教皇ヨハネ・パウロ二世聖ヒポリト小教区ご訪問
1984年2目12日 ローマ
(*)


 非常に意味のある最後の出会いが、教皇様と新求道共同体との間にありました。彼らはパパ様にトルコに出かけようとしている旅人カテキスタの3人を祝福してくださるようにお願いしました。マウリリオ神父は、教皇様に成人のグループでこの小教区の中で活動している者たちを、各々のグループの特徴を強調しながら紹介しました。教皇様は特にスカウト・グループと新求道共同体のメンバーに近づいて、挨拶を下さいました。新求道共同体は既に1973年以来ここにあり、大人のための永続的要理教育のための具体的な道を開いているのです。彼らは、トルコに出発しようとしている3人の旅人カテキスタ(1人の司祭と一組の夫婦)のために教皇様の祝福を頂くという特権を得ました。教皇様は、カテキスタたちが共同体の中で発酵するパン種になる使命について、次のようにお話しになりました。 


 

 “私は、聖ヒポリトのあなた方の小教区訪問を終えるに当たって、この出会いを感謝します。私は主任司祭が紹介してくださったすべてのグループに挨拶します。私はあなた方に挨拶し、一人一人が自分のキリスト者的主体性即ち、あなた方自身のカリスマを見付けるように望みます。丁度、各々の修道会がそれぞれのカリスマを持つように、フランシスコ会、フランシスコ・カプチン会などと同じように信者の使徒職のいろいろのグループも、それぞれ自分の特別のカリスマを持っています。私は、あなた方がいつも、もっとあなた方自身の個性を見付け、信徒使徒職におけるカリスマを見付けるように望んでいます。
 聖ヒポリトの小教区は大きな小教区です。ここの住民は数多く、キリスト者の数もかなりです。その住民の大部分は洗礼を受けていると私は思っています。 


人々の中、受洗者の中にパン種が必要です 

 イエズス様は教会つまり神の国は、パンのようなものだと言われました。パンを作るにはメリケン粉の塊りが必要で、またパン種も必要です。
 さて、私はすべてのこれらグループ、力リスマ的グループとか、新求道共同体は小教区の人々を、人間としても、キリスト者としても、発酵させるべきパン種だと確信しています。パン種はいつも、もっと人々をキリスト者として成長させるよう、キリスト者であることをもっと悟らせるために、彼らがキリスト者としての責任感を持ち得るために、また、キリスト者としての主体性をもっと発揮させ得るために浸透していかねばなりません。 

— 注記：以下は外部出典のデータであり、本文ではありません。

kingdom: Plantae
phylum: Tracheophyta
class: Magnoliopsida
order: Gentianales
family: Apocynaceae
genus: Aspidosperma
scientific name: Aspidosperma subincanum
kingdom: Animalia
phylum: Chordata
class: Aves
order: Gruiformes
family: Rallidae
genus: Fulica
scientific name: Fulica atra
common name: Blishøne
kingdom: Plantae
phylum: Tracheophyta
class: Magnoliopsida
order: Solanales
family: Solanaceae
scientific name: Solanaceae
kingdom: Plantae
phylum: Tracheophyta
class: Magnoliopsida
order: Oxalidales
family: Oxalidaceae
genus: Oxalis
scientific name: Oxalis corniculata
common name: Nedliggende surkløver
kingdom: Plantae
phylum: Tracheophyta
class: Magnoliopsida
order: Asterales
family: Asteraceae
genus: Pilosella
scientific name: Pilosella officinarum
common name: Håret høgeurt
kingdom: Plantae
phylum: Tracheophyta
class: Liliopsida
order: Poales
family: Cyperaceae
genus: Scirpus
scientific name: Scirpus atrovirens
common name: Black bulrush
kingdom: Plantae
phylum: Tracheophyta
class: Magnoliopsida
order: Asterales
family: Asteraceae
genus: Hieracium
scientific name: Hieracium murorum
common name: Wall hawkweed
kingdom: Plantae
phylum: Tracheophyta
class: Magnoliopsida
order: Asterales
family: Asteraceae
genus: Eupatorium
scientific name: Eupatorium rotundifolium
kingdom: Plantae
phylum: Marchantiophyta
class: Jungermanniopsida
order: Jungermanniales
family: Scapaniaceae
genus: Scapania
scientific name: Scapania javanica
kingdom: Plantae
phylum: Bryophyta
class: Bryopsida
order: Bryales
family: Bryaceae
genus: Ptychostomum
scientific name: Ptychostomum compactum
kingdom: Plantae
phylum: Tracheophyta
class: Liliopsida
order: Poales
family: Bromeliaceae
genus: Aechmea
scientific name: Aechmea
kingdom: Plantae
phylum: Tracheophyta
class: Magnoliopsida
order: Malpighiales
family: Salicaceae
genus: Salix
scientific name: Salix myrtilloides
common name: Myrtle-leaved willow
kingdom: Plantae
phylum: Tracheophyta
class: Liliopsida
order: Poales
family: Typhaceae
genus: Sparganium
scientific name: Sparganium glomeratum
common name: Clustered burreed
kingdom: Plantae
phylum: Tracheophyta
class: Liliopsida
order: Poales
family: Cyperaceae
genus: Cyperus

キリスト者はキリストの証し人です。これがパン種です。このパン種がトルコまでをもふくらますことを望むのは素晴らしいことです 

 あなた方の保護の聖人聖ヒポリトは殉教者でした。殉教者とは証人という意味です。キリスト者は、キリストの十字架、彼の復活、彼の信仰、彼の希望、彼の愛の証人にならねばなりません。これがパン種になるのです。福音の刺戟をキリスト教徒でない者にまで、福音のメッセージの前に心を閉じる者にまで、困難な地域にまでもたらすために、あなたたちが私に証ししたように、このパン種が自分の小教区の領域を超えて、トルコにまでも広く蒔かれることを望んでいるとは、何と素晴らしいことでしょう。あなた方の中のある兄弟たちは、全人類が福音の刺戟によって一致し、神の国となるために、また多くの人々にとって、このパン種になるために遥か遠いところまで行くことを願っています。
 私は、皆さん、特に新求道のあなた方が、我が主、贖い主なるキリストの愛の枠を広げるべく、大きな喜びと自覚をもってこの道を歩んでくださることを望んで止みません。このように、この世界に根をおろし、永遠まで御父の家まで延びる神の国の枠を広げなさい。私は、あなた方が神の国にまで成長するよう勧めます。この神の国は、我々 のうちに、我々の心の中に、キリストの心の中に見出されるのですが、それは外面的な広がりを家庭の中に持っているのです。聖ヒポリトの小教区に属するあなた方は、神の国の一部分です。私はあなた方がキリスト者の喜び、キリスト者の責任をもって歩み、信仰、希望、愛に生きることを勧めます。何故なら、それらは神のいのちのこの世における前表なのですから。”  

 

 祝福をもって講話を結ばれたあと、教皇様はトルコに出発する三人のカテキスタたちに手をおいて祝福を与えられ、カプチンの家に帰られた。